The src array in Stage 2 does narrowing only. The actual input validation is delegated to strtold (independent from the parsing in Stage 3 which is again being delegated to strtold) by saying:

[...] If it is not discarded, then a check is made to determine if c is allowed as the next character of an input field of the conversion specifier returned by Stage 1.

So a conforming C++11 num_get is supposed to magically accept an hexfloat without an exponent

0x3.AB

because we refers to C99, and the fix to this issue should be just expanding the src array.

Support for Infs and NaNs are not proposed because of the complexity of nan(n-chars).

[2016-08, Chicago]

Tues PM: Move to Open

[2016-09-08, Zhihao Yuan comments and updates proposed wording]

Examples added.

[2018-08-23 Batavia Issues processing]

Needs an Annex C entry. Tim to write Annex C.

Previous resolution [SUPERSEDED]:

This wording is relative to N4606.

Change 28.3.4.3.2.3 [facet.num.get.virtuals]/3 Stage 2 as indicated:

static const char src[] = "0123456789abcdefpxABCDEFPX+-";

Append the following examples to 28.3.4.3.2.3 [facet.num.get.virtuals]/3 Stage 2 as indicated:

[Example:

Given an input sequence of "0x1a.bp+07p",

if Stage 1 returns %d, "0" is accumulated;

if Stage 1 returns %i, "0x1a" are accumulated;

if Stage 1 returns %g, "0x1a.bp+07" are accumulated.

In all cases, leaving the rest in the input.

— end example]

[2021-05-18 Tim updates wording]

Based on the git history, libc++ appears to have always included p and P in src.

[2021-09-20; Reflector poll]

Set status to Tentatively Ready after eight votes in favour during reflector poll.

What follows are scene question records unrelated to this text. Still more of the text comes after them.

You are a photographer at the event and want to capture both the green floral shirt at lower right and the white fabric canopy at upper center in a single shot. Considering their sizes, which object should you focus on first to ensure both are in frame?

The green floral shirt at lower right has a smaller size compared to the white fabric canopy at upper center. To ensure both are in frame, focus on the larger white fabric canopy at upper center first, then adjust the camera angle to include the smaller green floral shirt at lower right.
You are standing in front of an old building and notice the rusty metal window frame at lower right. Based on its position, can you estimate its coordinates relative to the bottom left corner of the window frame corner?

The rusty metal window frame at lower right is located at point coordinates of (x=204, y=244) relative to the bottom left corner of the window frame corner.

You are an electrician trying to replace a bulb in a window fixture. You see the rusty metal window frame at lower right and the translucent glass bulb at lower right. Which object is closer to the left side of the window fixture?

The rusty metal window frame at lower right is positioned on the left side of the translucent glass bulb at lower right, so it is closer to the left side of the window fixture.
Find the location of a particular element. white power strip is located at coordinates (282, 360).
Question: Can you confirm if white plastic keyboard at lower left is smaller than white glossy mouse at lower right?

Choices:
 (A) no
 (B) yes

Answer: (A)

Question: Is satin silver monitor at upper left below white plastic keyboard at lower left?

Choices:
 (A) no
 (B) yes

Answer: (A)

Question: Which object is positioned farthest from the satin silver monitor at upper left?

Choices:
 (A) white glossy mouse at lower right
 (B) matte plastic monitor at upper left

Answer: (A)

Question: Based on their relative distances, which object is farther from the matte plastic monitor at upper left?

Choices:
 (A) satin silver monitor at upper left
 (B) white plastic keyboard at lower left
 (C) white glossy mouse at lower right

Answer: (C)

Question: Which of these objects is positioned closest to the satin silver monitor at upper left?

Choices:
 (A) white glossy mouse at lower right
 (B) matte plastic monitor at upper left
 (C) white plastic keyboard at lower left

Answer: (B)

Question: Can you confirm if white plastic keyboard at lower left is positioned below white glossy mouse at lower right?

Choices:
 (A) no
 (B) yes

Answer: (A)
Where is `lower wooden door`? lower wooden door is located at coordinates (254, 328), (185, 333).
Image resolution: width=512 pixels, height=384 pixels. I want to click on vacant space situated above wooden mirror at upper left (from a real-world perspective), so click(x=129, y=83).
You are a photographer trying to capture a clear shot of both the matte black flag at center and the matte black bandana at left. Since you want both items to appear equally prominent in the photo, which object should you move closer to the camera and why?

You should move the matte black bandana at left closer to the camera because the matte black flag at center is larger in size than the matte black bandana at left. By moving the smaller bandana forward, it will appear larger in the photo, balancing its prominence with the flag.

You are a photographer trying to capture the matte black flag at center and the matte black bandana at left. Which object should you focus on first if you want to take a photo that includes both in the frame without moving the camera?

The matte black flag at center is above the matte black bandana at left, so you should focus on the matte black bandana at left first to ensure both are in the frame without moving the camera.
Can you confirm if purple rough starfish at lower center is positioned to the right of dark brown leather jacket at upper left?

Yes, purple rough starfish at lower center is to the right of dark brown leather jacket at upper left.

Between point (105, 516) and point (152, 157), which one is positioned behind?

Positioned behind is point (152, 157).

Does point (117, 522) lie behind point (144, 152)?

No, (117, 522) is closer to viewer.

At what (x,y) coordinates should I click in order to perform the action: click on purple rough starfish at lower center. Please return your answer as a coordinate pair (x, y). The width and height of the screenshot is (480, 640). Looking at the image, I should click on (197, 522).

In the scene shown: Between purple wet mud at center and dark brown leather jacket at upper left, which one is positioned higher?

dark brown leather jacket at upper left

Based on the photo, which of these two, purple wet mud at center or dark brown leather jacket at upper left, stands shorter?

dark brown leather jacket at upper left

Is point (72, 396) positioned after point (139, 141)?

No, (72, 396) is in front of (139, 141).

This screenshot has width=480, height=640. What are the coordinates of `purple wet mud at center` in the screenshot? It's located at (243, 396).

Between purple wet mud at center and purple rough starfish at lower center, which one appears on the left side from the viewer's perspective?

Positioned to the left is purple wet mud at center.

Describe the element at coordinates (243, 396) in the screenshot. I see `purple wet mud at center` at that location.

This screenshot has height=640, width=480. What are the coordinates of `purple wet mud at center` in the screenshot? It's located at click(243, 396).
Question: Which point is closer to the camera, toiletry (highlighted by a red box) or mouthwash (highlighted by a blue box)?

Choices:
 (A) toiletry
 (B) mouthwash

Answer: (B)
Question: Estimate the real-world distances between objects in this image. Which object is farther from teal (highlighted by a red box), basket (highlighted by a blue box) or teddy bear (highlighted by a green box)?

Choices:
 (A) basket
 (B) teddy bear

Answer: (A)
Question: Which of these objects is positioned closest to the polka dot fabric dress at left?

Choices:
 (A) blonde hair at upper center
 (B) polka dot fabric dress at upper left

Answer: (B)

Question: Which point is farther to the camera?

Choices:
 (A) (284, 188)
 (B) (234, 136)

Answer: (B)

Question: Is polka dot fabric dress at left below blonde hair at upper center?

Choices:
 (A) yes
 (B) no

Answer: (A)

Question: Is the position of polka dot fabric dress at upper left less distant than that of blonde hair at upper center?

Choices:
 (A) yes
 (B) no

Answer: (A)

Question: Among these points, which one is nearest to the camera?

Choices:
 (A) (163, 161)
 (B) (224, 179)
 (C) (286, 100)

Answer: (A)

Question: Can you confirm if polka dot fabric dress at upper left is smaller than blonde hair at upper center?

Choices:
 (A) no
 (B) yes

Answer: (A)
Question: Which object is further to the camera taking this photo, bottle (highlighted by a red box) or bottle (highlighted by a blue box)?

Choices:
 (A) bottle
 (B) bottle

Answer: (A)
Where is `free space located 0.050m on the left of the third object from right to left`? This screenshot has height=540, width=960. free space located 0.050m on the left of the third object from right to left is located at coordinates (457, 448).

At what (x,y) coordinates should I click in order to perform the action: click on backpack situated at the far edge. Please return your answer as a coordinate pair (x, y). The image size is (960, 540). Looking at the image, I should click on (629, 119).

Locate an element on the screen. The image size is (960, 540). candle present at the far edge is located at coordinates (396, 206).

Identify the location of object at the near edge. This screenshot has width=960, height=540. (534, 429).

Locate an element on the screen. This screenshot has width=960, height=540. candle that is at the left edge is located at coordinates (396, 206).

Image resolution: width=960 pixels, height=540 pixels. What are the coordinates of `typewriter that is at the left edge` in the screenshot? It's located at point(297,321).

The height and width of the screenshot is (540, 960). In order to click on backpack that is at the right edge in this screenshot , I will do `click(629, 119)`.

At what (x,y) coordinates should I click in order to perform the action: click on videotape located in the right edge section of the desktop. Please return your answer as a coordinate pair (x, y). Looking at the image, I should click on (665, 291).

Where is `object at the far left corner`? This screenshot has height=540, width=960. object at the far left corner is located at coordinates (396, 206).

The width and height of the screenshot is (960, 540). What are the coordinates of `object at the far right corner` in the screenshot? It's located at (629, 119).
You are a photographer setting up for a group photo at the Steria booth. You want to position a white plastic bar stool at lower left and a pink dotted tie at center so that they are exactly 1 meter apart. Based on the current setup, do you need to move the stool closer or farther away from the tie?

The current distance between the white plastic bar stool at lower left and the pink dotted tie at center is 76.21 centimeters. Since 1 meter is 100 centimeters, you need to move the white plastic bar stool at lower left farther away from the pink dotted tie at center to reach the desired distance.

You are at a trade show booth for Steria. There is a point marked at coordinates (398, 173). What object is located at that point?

[2021-10-14 Approved at October 2021 virtual plenary. Status changed: Voting → WP.]

Proposed resolution:

This wording is relative to N4885.

Change 28.3.4.3.2.3 [facet.num.get.virtuals]/3 Stage 2 as indicated:
— Stage 2:
If in == end then stage 2 terminates. Otherwise a charT is taken from in and local variables are initialized as if by
```
char_type ct = *in;
char c = src[find(atoms, atoms + sizeof(src) - 1, ct) - atoms];
if (ct == use_facet<numpunct<charT>>(loc).decimal_point())
c = '.';
bool discard =
  ct == use_facet<numpunct<charT>>(loc).thousands_sep()
  && use_facet<numpunct<charT>>(loc).grouping().length() != 0;
```
where the values src and atoms are defined as if by:
```
static const char src[] = "0123456789abcdefpxABCDEFPX+-";
char_type atoms[sizeof(src)];
use_facet<ctype<charT>>(loc).widen(src, src + sizeof(src), atoms);
```
for this value of loc.
If discard is true, then if '.' has not yet been accumulated, then the position of the character is remembered, but the character is otherwise ignored. Otherwise, if '.' has already been accumulated, the character is discarded and Stage 2 terminates. If it is not discarded, then a check is made to determine if c is allowed as the next character of an input field of the conversion specifier returned by Stage 1. If so, it is accumulated.
If the character is either discarded or accumulated then in is advanced by ++in and processing returns to the beginning of stage 2.
[Example:
Given an input sequence of "0x1a.bp+07p",
- if the conversion specifier returned by Stage 1 is %d, "0" is accumulated;
- if the conversion specifier returned by Stage 1 is %i, "0x1a" are accumulated;
- if the conversion specifier returned by Stage 1 is %g, "0x1a.bp+07" are accumulated.
In all cases, the remainder is left in the input.
— end example]
Add the following new subclause to C.6 [diff.cpp03]:

C.4.? [locale]: localization library [diff.cpp03.locale]
Affected subclause: 28.3.4.3.2.3 [facet.num.get.virtuals]
Change: The num_get facet recognizes hexadecimal floating point values.
Rationale: Required by new feature.
Effect on original feature: Valid C++2003 code may have different behavior in this revision of C++.